Dataset entries:

--- --- ---

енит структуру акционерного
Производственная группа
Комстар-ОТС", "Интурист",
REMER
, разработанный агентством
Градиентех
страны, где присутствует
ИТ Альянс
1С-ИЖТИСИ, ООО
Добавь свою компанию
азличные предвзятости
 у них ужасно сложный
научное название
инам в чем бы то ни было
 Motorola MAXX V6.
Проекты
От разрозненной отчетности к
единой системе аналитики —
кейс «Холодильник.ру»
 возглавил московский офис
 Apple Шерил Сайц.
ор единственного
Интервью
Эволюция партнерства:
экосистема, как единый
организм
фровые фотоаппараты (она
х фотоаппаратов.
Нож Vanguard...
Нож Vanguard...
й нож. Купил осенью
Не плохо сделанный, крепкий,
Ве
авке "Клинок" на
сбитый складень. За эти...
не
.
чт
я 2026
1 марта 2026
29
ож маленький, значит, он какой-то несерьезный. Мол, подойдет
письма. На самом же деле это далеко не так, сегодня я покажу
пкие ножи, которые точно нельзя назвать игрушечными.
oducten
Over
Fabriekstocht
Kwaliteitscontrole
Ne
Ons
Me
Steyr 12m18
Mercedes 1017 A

--- --- ---

#### [What you should do]
Convert the lines of the rows, starting at the first line and ending at the line containing "письма. На самом", into a JSON list of strings with one string per line and blank lines omitted.

#### [Answer box]
[
  "енит структуру акционерного",
  "Производственная группа",
  "Комстар-ОТС\", \"Интурист\",",
  "REMER",
  ", разработанный агентством",
  "Градиентех",
  "страны, где присутствует",
  "ИТ Альянс",
  "1С-ИЖТИСИ, ООО",
  "Добавь свою компанию",
  "азличные предвзятости",
  " у них ужасно сложный",
  "научное название",
  "инам в чем бы то ни было",
  " Motorola MAXX V6.",
  "Проекты",
  "От разрозненной отчетности к",
  "единой системе аналитики —",
  "кейс «Холодильник.ру»",
  " возглавил московский офис",
  " Apple Шерил Сайц.",
  "ор единственного",
  "Интервью",
  "Эволюция партнерства:",
  "экосистема, как единый",
  "организм",
  "фровые фотоаппараты (она",
  "х фотоаппаратов.",
  "Нож Vanguard...",
  "Нож Vanguard...",
  "й нож. Купил осенью",
  "Не плохо сделанный, крепкий,",
  "Ве",
  "авке \"Клинок\" на",
  "сбитый складень. За эти...",
  "не",
  ".",
  "чт",
  "я 2026",
  "1 марта 2026",
  "29",
  "ож маленький, значит, он какой-то несерьезный. Мол, подойдет",
  "письма. На самом же деле это далеко не так, сегодня я покажу"
]